The last evolution is “Deploy or Die”, as it is called by Joi Ito. You can watch his TED talk here: Want to innovate? Become a “now-ist”. The basics remain unchanged, a projct still needs ideas and a plan, but it is change which has now been embedded in projects.
We know that a project often doesn’t have a crystal clear end, we accepted that a constant evolution is the way to go. Brands create their logos and will make it go with time, sometimes changing almost imperceptible details. IT is similar, in all the companies I have seen some tools had been there for a very long time. In one of them it was a time tracking system which has been around for more than 20 years. It started as a simple tool, change then required a new project and a lot of user requests. Today it is constantly adapted, thus remaining on top of technology and responding to user needs.
Unfortunately a lot of “traditional” companies keep the old project planning approach, selecting, defining, starting and making the project will go by milestones, requiring a lot of time for each one. In fact until the project ends, the environment will usually have changed, leaving the company lagging behind the market more and more.

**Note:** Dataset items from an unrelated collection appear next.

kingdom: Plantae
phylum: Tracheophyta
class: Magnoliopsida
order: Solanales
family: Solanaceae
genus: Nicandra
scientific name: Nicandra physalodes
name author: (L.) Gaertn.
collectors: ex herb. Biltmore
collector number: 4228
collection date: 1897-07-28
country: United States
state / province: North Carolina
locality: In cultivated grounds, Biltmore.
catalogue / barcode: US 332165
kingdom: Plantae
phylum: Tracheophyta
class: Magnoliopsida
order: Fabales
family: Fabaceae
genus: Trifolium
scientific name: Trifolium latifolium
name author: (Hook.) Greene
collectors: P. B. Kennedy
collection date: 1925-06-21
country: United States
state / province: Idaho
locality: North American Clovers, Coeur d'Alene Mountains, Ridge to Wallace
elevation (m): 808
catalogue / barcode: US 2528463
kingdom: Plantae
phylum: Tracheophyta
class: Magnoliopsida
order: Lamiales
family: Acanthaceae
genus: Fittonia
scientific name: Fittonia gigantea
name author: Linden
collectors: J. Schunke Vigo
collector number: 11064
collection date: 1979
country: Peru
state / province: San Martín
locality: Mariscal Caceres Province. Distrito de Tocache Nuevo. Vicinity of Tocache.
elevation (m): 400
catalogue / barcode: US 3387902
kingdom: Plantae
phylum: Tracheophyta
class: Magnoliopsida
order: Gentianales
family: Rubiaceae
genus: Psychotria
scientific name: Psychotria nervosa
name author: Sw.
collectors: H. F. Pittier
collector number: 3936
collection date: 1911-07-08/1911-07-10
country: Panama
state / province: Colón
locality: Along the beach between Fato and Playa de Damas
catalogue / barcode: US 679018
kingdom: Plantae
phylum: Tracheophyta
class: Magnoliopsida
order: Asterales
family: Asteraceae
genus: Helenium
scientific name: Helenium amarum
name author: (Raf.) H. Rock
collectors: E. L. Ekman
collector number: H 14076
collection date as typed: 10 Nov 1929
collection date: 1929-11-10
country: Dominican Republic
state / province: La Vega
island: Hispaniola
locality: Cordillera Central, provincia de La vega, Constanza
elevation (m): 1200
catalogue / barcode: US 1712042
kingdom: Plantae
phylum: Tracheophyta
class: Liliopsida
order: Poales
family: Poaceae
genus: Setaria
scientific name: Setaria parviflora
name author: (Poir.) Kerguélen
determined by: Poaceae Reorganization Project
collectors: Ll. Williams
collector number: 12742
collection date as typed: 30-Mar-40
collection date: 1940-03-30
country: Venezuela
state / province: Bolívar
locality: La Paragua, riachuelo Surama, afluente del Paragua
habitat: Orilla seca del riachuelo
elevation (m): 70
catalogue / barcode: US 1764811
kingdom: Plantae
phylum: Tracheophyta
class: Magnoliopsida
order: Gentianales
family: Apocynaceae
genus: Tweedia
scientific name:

For a long time perfection in customer service meant to provide tools which work without errors, which is why developers tried to create error free tools prior to deployment. Now, deployment is the moment we share our product with our customers. Knowing that the experience will not be error free, the target is to make sure that customer experience is good, even when errors occur. In other words, perfection has become the ability to keep up with market speed and customer relationship.
It is all about communication.
The internet makes things look simple. Those who want to use it, can do so without wondering about the complexity behind it. Things change the moment we want to use it for business, even more so, when we do it to reach a global market. Effective communication means to understand the way users want to communicate, that is their language as well as their needs. Understanding both, we will remain adaptable to the market and not only survive but deploy successful products.